In Toscana vaccinati solo metà dei ragazzi tra i 12 e i 16 anni

Solo ancora 87.144 i ragazzi "scoperti" in questa fascia d'età. La Regione invia alle Asl le indicazioni per organizzare la terza dose

Firenze. Nei prossimi giorni, probabilmente già da oggi, la Regione Toscana invierà alle Asl le indicazioni per somministrare la terza dose di vaccino anti Covid ai pazienti trapiantati, immunocompromessi e, a seguire, a tutte le altre categorie previste dalla circolare ministeriale pubblicata ieri sera. In Toscana i fragilissimi sono 130.000, ma non sono tutti inclusi in questa prima tranche, perciò la platea di quanti potranno ricevere il richiamo è ancora più ridotta. E le aziende sanitarie dovranno organizzarsi per gestire le somministrazioni, che prenderanno il via da lunedì prossimo. Ma oltre alla terza dose ci sono anche la prima e la seconda. Perché se è vero che, come si legge dai dati elaborati dalla Fondazione Gimbe, nella nostra regione il 65, 4 per cento della popolazione ha terminato il ciclo vaccinale, è anche vero che ci sono più di 87. 000 ragazzi senza alcuna copertura. Ma andiamo con ordine, punto per punto.

LA TERZA DOSE


Ieri sera il ministero della Salute ha pubblicato la circolare contenente le categorie a cui, per il momento, spetta la terza dose di vaccino. La Toscana, recepite le linee guida, si occuperà (probabilmente già da oggi, come fanno sapere da Firenze) di inoltrare alle Asl le indicazioni su come procedere. La Regione, comunque, si era già portata avanti suggerendo alle aziende sanitarie di preparare tutte le procedure per la chiamata attiva dei soggetti in dialisi e dei trapiantati. «Quello era un primo alert per prepararsi a partire», spiega l’assessore alla sanità Simone Bezzini. Le Asl, cioè, fino a ieri sapevano di doversi preparare per partire lunedì con la somministrazione delle terze dosi. Non essendoci ancora una circolare ministeriale, la Regione ne aveva indicate intanto due, quelle date per certe e che comprendono pazienti ben identificabili, come traccia per facilitare l’organizzazione delle aziende sanitarie. Poi, in serata, è arrivato l’atto dal ministero e ora si agirà di conseguenza. «Forse partiremo negli ambulatori e con chiamata diretta dice Renzo Berti, direttore del dipartimento di prevenzione dell’Asl Toscana centro –. Sembra che si vada verso la chiusura degli hub e un ritorno negli ospedali. Ma aspettiamo ulteriori indicazioni». E la stessa cosa vale per i medici di famiglia, che con ogni probabilità, a un certo punto e per altre categorie di persone, saranno coinvolti nei richiami. I pediatri, d’altra parte, sono sempre in prima linea nel somministrare prime e seconde dosi.

PRIMA E SECONDA DOSE

Perché «il numero di ragazzi vaccinati non è ancora soddisfacente», spiega Valdo Flori, segretario regionale federazione pediatri. Dai dati del commissario nazionale all’emergenza coronavirus risulta che, in Toscana, su una platea di 270.353 ragazzi che hanno tra i 12 e i 19 anni, 183.209 hanno ricevuto la prima dose e 82.769 la seconda. Stando a queste statistiche, risulta dunque che ci sarebbero ancora 87.144 ragazzi “scoperti”. Ma bisogna considerare che alcuni di loro potrebbero essersi nel frattempo prenotati e altri potrebbero avere l’esenzione, per un motivo o per un altro. Preoccupa, però – stando a Valdo Flori – la percentuale di vaccinati fra i 12 e i 16 anni, ferma al 55%.
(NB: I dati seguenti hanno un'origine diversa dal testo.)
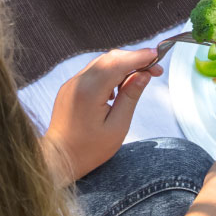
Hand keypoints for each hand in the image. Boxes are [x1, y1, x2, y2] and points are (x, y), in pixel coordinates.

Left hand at [44, 48, 160, 182]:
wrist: (57, 160)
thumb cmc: (88, 150)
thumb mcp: (117, 127)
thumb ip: (131, 96)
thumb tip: (144, 74)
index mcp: (90, 91)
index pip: (119, 63)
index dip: (140, 57)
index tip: (158, 55)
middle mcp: (78, 81)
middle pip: (111, 58)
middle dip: (134, 59)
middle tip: (155, 70)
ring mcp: (72, 83)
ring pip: (102, 62)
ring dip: (123, 64)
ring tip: (139, 78)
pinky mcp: (70, 86)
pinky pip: (93, 71)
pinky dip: (110, 72)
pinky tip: (118, 88)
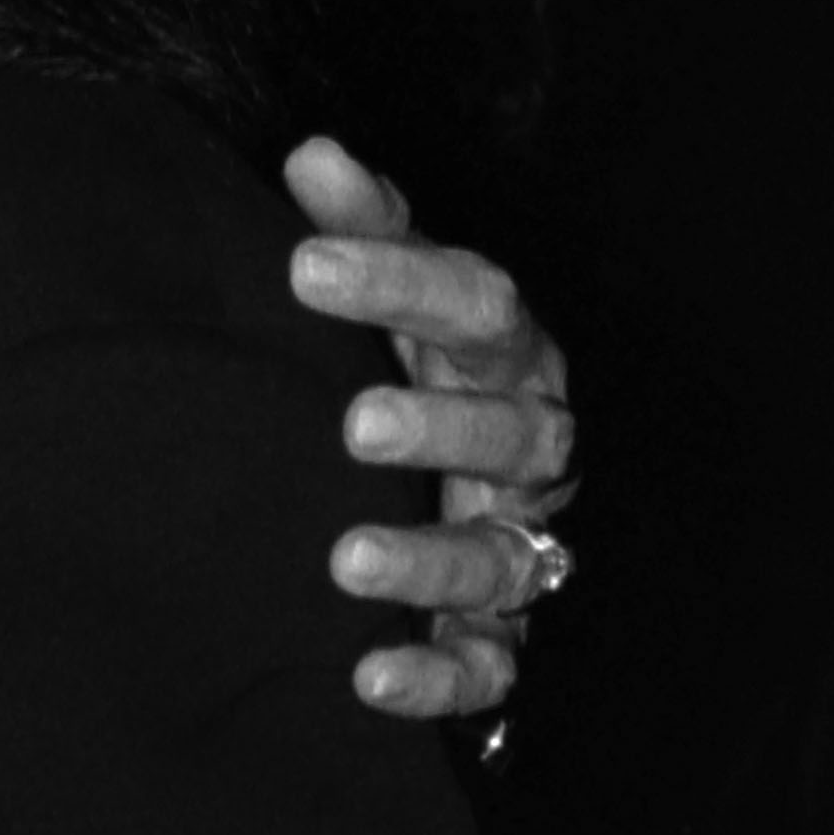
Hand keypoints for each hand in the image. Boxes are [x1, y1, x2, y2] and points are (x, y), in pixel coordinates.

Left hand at [283, 134, 579, 728]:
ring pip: (502, 555)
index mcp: (502, 352)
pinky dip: (437, 681)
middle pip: (512, 432)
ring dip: (430, 559)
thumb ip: (360, 226)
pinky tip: (368, 679)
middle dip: (441, 428)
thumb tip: (313, 153)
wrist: (441, 470)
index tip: (305, 266)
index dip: (399, 283)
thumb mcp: (388, 288)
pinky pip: (487, 667)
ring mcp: (518, 539)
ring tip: (346, 559)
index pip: (476, 303)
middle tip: (355, 423)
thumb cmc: (409, 358)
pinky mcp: (496, 628)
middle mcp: (528, 445)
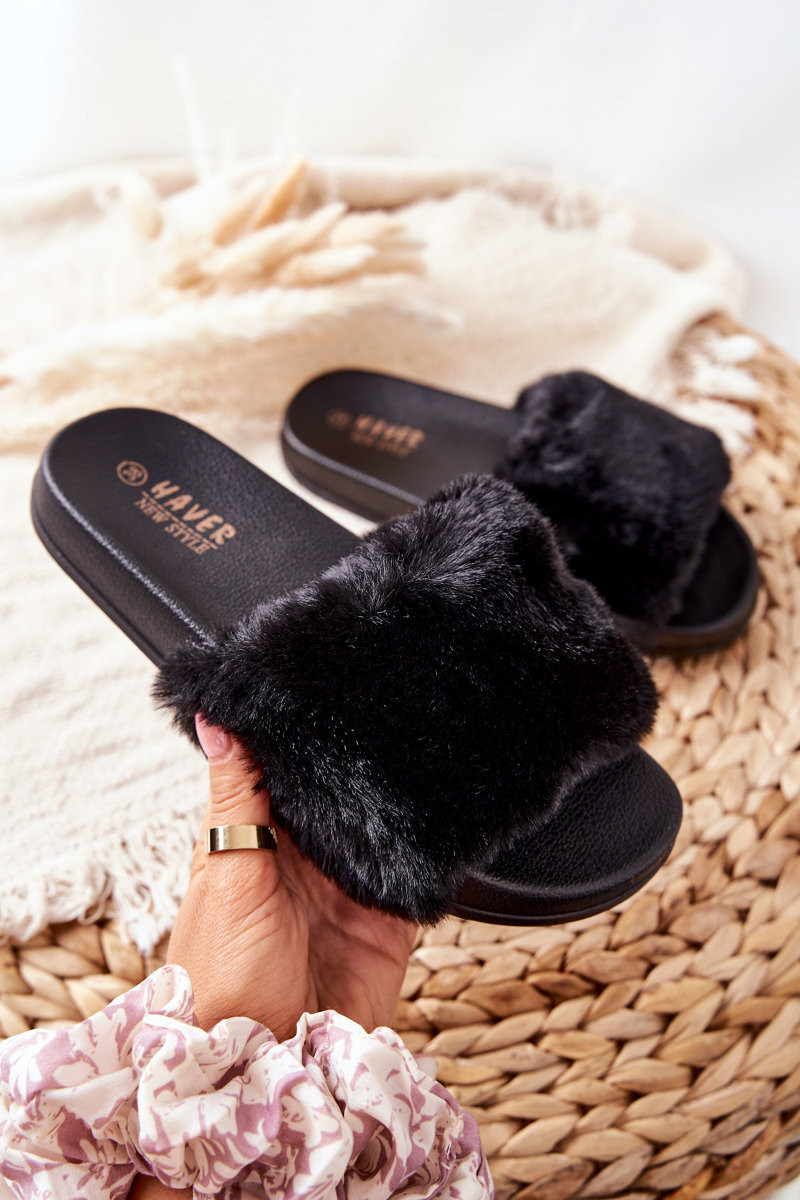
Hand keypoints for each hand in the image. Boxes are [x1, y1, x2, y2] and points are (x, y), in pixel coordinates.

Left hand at [166, 716, 416, 1037]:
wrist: (265, 1065)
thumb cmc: (221, 979)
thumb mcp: (227, 877)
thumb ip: (235, 798)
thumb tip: (214, 718)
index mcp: (256, 840)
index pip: (281, 770)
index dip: (298, 732)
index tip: (320, 680)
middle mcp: (303, 859)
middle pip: (336, 795)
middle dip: (356, 763)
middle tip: (386, 706)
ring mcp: (346, 889)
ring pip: (379, 828)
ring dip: (395, 802)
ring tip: (419, 750)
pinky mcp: (387, 922)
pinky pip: (413, 876)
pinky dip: (427, 853)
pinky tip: (440, 820)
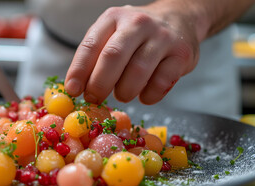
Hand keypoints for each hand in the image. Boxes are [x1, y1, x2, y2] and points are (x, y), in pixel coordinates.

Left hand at [64, 4, 199, 104]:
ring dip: (124, 92)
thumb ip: (94, 58)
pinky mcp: (182, 54)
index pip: (90, 45)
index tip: (73, 90)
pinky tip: (144, 94)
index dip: (79, 71)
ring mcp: (162, 37)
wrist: (179, 19)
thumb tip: (76, 89)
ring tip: (122, 94)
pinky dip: (148, 96)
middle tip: (94, 99)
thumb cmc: (136, 35)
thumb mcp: (112, 36)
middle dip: (99, 84)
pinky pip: (160, 83)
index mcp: (114, 17)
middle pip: (113, 57)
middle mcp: (138, 23)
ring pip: (137, 72)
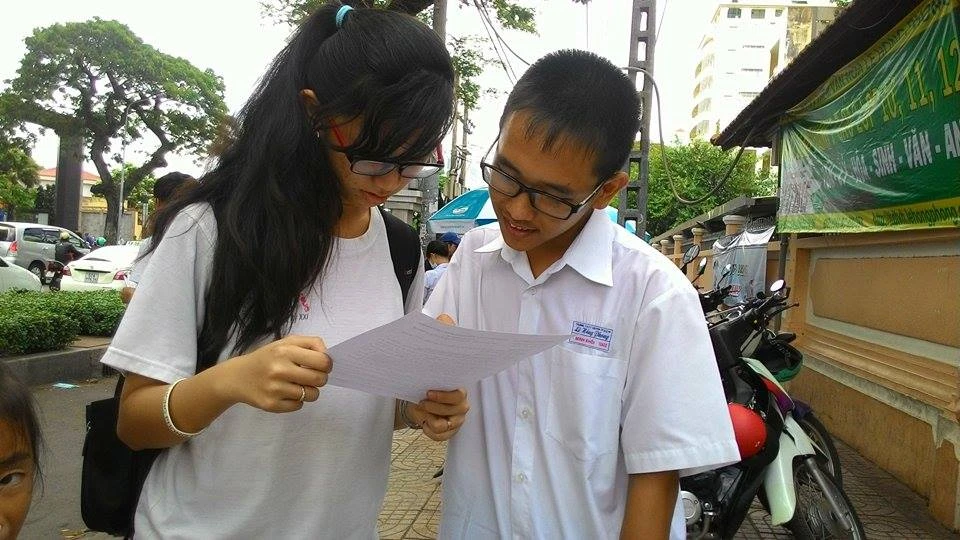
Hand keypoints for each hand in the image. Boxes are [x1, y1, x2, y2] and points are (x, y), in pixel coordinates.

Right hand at [219, 335, 331, 412]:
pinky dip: (297, 401)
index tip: (322, 366)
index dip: (327, 365)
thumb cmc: (267, 357)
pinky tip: (286, 393)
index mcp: (285, 351)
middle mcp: (279, 369)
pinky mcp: (271, 405)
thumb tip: (328, 356)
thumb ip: (310, 344)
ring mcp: (275, 389)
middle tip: (311, 376)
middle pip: (320, 379)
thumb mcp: (286, 342)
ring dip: (309, 391)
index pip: (322, 361)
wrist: (237, 377)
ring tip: (298, 385)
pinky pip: (299, 406)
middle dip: (320, 379)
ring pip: (312, 395)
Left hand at [407, 313, 469, 440]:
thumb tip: (444, 319)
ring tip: (419, 410)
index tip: (427, 391)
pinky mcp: (447, 432)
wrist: (414, 394)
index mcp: (458, 386)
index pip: (459, 394)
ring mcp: (455, 419)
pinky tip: (422, 423)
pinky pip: (441, 437)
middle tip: (420, 400)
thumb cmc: (425, 373)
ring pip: (445, 426)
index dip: (445, 396)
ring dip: (429, 419)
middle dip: (435, 407)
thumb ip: (439, 332)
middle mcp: (460, 404)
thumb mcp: (429, 351)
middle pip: (454, 412)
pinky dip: (429, 431)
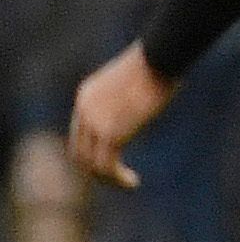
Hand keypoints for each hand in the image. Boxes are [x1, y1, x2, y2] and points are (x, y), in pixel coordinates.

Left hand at [65, 41, 164, 187]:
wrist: (158, 59)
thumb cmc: (159, 63)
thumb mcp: (135, 79)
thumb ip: (131, 95)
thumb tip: (149, 97)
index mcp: (86, 97)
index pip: (80, 133)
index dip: (94, 151)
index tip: (115, 160)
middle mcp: (84, 110)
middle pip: (79, 151)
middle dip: (97, 169)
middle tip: (118, 177)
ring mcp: (95, 122)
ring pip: (90, 163)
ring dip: (108, 178)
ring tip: (127, 183)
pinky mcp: (111, 133)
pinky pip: (107, 165)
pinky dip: (118, 178)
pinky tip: (133, 182)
«Quando chiamiamo le famiglie dei ragazzi (per fissare i vaccini ndr) non facciamo una semplice telefonata – dice Flori –, dobbiamo spiegare perché ai giovani conviene vaccinarsi. Per esempio per avere un anno scolastico che sia in sicurezza». Ma chi decide di non vaccinarsi, come spiega il suo no? «Molti genitori dicono di aver paura degli effetti collaterali», spiega Fiori. Ma non solo. «Le motivazioni sono le più varie – aggiunge Alessio Nastruzzi, segretario generale della federazione italiana medici di medicina generale –. C’è chi non crede nei vaccini, chi dice che non ha bisogno protezione e chi, invece, ha paura che possa succedergli qualcosa».